Afrique : la guerre en Iran provoque une crise des engrais et menace la sécurité alimentaire

16 avril 2026

Rédaction : Africa Eye

La guerre en Iran et les tensions autour du détroit d’Hormuz perturbent fortement les chaînes d’approvisionnement mondiales, faisant peser un risque croissant sur la sécurité alimentaire en Afrique.

Depuis les frappes menées fin février par les États-Unis et Israël, suivies de restrictions sur la navigation dans le détroit, ce passage stratégique s’est transformé en un point de blocage majeur pour le commerce international, notamment celui des intrants agricoles.

Une hausse des prix des engrais

Près d’un tiers du commerce mondial d’urée transite par le détroit d’Hormuz. Cette substance est essentielle à la production d’engrais azotés utilisés dans les cultures de base comme le blé, le maïs et le riz.

Les pays du Golfe figurent parmi les principaux exportateurs mondiaux d’urée et d’ammoniac, tandis que Iran occupe une place importante dans les exportations régionales.

Avec le déclenchement du conflit, les prix ont fortement augmenté. En Égypte, le prix de référence de l’urée est passé d’environ 400–490 dollars la tonne à près de 700 dollars. Selon des estimations d’Oxford Economics, les prix de l’urée et de l’ammoniac ont respectivement progressé d’environ 50 % et 20 %.

L’Afrique particulièrement vulnérable

La plupart des pays africains dépendent largement des importations d’engrais, ce qui les expose directement aux fluctuations des marchés internationaux.

Selon l’Organisation des Nations unies pour l’alimentation et l’agriculture (FAO), environ 30 % du commerce mondial d’engrais pourrait être affecté par les perturbations dans le détroit d’Hormuz, impactant notamment des pays comme le Kenya, la Tanzanie ou le Mozambique.

Des études montrent que même de courts retards dans l’utilisation des engrais peuvent réduire les rendements agricoles. En Zambie, un décalage de quelques jours pourrait entraîner une baisse d’environ 4 % de la production de maïs sur une saison.

Risques accrus pour la sécurité alimentaire

L’Afrique de l’Ouest est considérée comme particulièrement exposée, notamment en raison de la coïncidence entre la crise actuelle et la saison des pluies, période clé pour les semis.

Dans certains pays comme le Malawi, où une part importante de la population est déjà confrontée à une insécurité alimentaire aiguë, la prolongation des perturbations logistiques pourrait affecter gravement la production agricole.

Les États fragilisés par des conflits, tels que le Soudan, la Somalie ou l’Éthiopie, apparaissent comme les plus vulnérables. Des retards dans l’acheminement de l’aide humanitaire et des produits essentiels ont déjà été signalés.

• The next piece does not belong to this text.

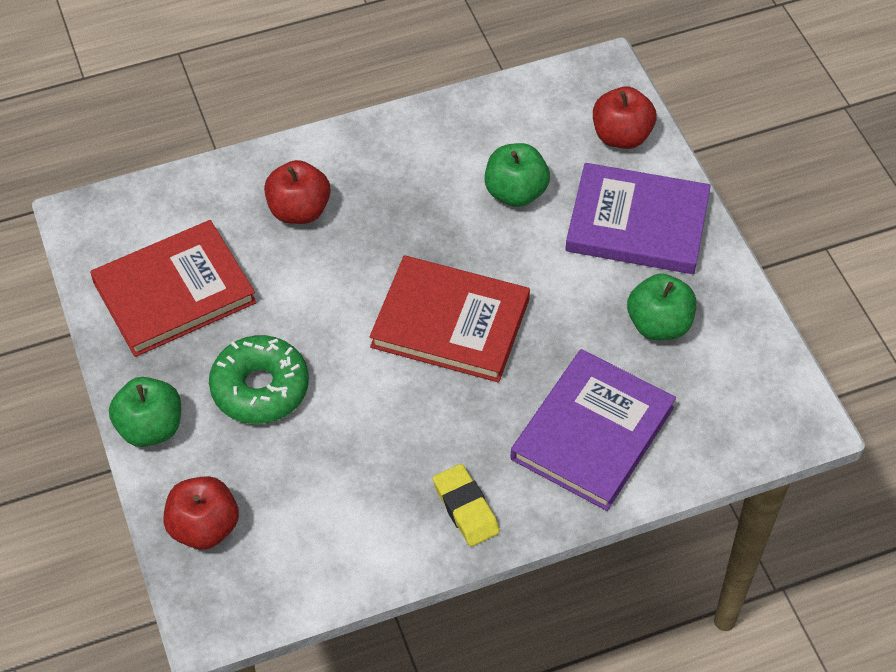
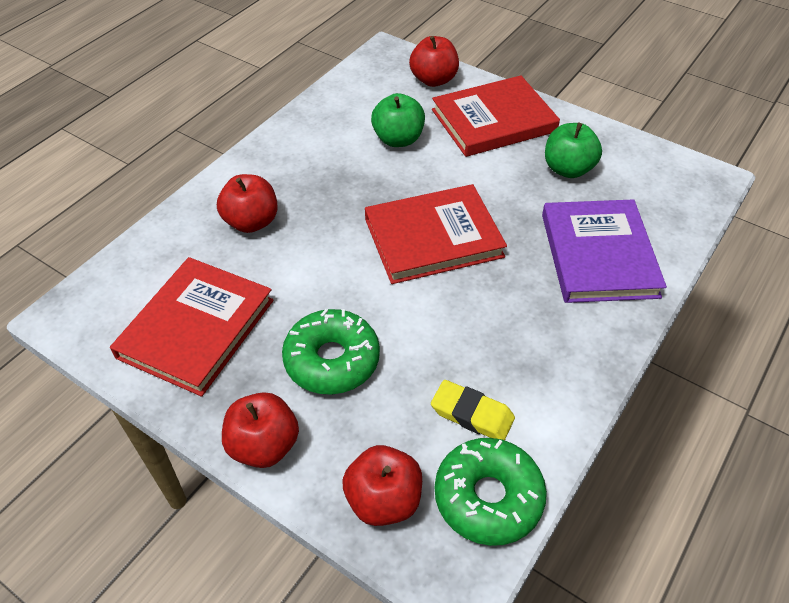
camera: 35 degrees left, 5 degrees down
(150, 428) = (264, 446): green apple -> red apple
(284, 577) = (488, 497): none -> green donut
(466, 508) = (569, 355): yellow eraser -> yellow eraser (472, 414)
(637, 224) = (493, 121): purple book -> red book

Une fenêtre d’action limitée

La FAO estime qu’il reste une période d’environ trois mois pour agir avant que la situation n’affecte durablement les décisions agricoles pour 2026 et les saisons suivantes.

Si les stocks alimentaires mondiaux pourraient atténuer les effets à court terme, les experts soulignent qu’ils ne peuvent remplacer une saison agricole réussie. Les pays africains importateurs de céréales pourraient ainsi être les plus touchés par une aggravation de la crise.

Un défi structurel

Cette situation met en lumière les fragilités structurelles des systèmes alimentaires en Afrique, déjà mises à l’épreuve lors de crises précédentes, notamment la guerre en Ukraine.

Face à ces contraintes, le continent se trouve confronté à un enjeu majeur : garantir l’approvisionnement en intrants agricoles dans un contexte de tensions géopolitiques croissantes, afin d’éviter une dégradation plus large de la sécurité alimentaire.